Page MenuHomeFreeBSD

OCS_FC: Wait for a specific period of time prior to telling the OS about lost device.
ClosedPublic

Authored by ram on Jul 9 2018, 12:27 PM.

Details

Summary

Issue: SCSI Device names change while doing port-toggle along with IO.

Cause: We use node instance number as the target id. So, when the link toggle happens we create new node that leads to differnt target numbers and names in the OS.

Fix: Added LDT(Device Lost Timer)- we wait a specific period of time prior to telling the OS about lost device.

Added targets database which assoiates with the remote nodes.

Diff Detail

Repository
rS FreeBSD src repository - subversion
Lint
Lint Not Applicable
Unit
Tests Not Applicable

Event Timeline

Overall it looks ok; see the issues I highlighted inline. I assume you've done some testing on it? I compiled it on amd64 but otherwise I haven't tested it. Also, please send me and Alexander the proposed commit message.

sys/dev/ocs_fc/ocs.h
69 ↗(On Diff #45071)

Looks like you have a space/tab inconsistency in this structure. I would suggest changing it all to tabs.

sys/dev/ocs_fc/ocs_cam.c
1082 ↗(On Diff #45071)

This comment makes it sound like the timer is active all the time. I had to look at the code to tell that it is only activated when a device goes away, and it only stays active if there is still work to do.
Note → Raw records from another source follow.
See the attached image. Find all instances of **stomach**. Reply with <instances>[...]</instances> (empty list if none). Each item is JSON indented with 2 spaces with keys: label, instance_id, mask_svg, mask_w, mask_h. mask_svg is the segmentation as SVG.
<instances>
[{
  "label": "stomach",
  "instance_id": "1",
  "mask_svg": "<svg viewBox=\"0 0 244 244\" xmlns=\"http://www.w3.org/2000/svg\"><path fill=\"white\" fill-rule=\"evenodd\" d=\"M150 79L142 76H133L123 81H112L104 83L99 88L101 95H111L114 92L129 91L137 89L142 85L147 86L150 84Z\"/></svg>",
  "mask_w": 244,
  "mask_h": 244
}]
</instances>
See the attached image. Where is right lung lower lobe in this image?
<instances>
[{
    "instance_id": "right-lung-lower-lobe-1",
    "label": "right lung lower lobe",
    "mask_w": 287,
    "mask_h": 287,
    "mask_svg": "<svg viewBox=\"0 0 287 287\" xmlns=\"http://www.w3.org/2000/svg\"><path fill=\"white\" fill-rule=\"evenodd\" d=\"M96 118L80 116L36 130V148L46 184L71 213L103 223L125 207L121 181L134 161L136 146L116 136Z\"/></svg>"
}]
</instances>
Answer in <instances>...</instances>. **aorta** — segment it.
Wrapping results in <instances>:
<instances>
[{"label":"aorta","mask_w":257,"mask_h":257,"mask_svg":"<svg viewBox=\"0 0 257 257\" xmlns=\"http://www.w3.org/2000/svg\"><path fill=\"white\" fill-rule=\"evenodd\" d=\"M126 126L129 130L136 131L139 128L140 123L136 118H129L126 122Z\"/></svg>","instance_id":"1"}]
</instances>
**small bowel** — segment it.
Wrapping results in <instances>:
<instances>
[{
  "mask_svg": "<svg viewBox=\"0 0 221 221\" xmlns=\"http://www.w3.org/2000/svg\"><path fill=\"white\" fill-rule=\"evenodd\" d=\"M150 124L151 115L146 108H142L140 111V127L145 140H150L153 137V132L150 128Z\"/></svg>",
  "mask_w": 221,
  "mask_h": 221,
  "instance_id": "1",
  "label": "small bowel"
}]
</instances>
Please change the comment to explain that it's not polling once a second all the time.

1510 ↗(On Diff #45071)

Looks like you've got an extra space in there.

2251 ↗(On Diff #45071)

The declarations usually go in one contiguous section, so please take out this blank line.

Fixed as per the review comments.

We have tested the changes.
Tests:

  1. Port toggle on target side with less than 30sec interval and more than 30 seconds interval.
  2. Port toggle on initiator side with less than 30sec interval and more than 30 seconds interval.

Approved. Looks good, thank you!

This revision is now accepted and ready to land.Jul 17 2018, 2:10 PM

The general motivation is good for me. Very alike approach is used in isp(4) driver, may be just for some additional reasons. But unless I missed something, I think this patch of yours is incomplete -- it implements the translation table for initiator role, but not for target. If the HBA is capable of playing both roles same time, there will be a mess in CAM and CTL. isp(4) driver originally also had the same issue, but I fixed it there few years ago, and now target and initiator roles may successfully coexist.

sys/dev/ocs_fc/ocs_cam.c
1793 ↗(On Diff #45150)

Here and below, when whole target is gone, proper error code would be CAM_SEL_TIMEOUT, since CAM_DEV_NOT_THERE will destroy only one LUN.

ram marked 4 inline comments as done.Jul 17 2018, 5:19 PM
In D16196#345939, @mav wrote:

The general motivation is good for me. Very alike approach is used in isp(4) driver, may be just for some additional reasons. But unless I missed something, I think this patch of yours is incomplete -- it implements the translation table for initiator role, but not for target. If the HBA is capable of playing both roles same time, there will be a mess in CAM and CTL. isp(4) driver originally also had the same issue, but I fixed it there few years ago, and now target and initiator roles may successfully coexist.

Yes, you are right. I implemented this for initiator role. After checking-in these changes I will test and fix the issues related to I+T role.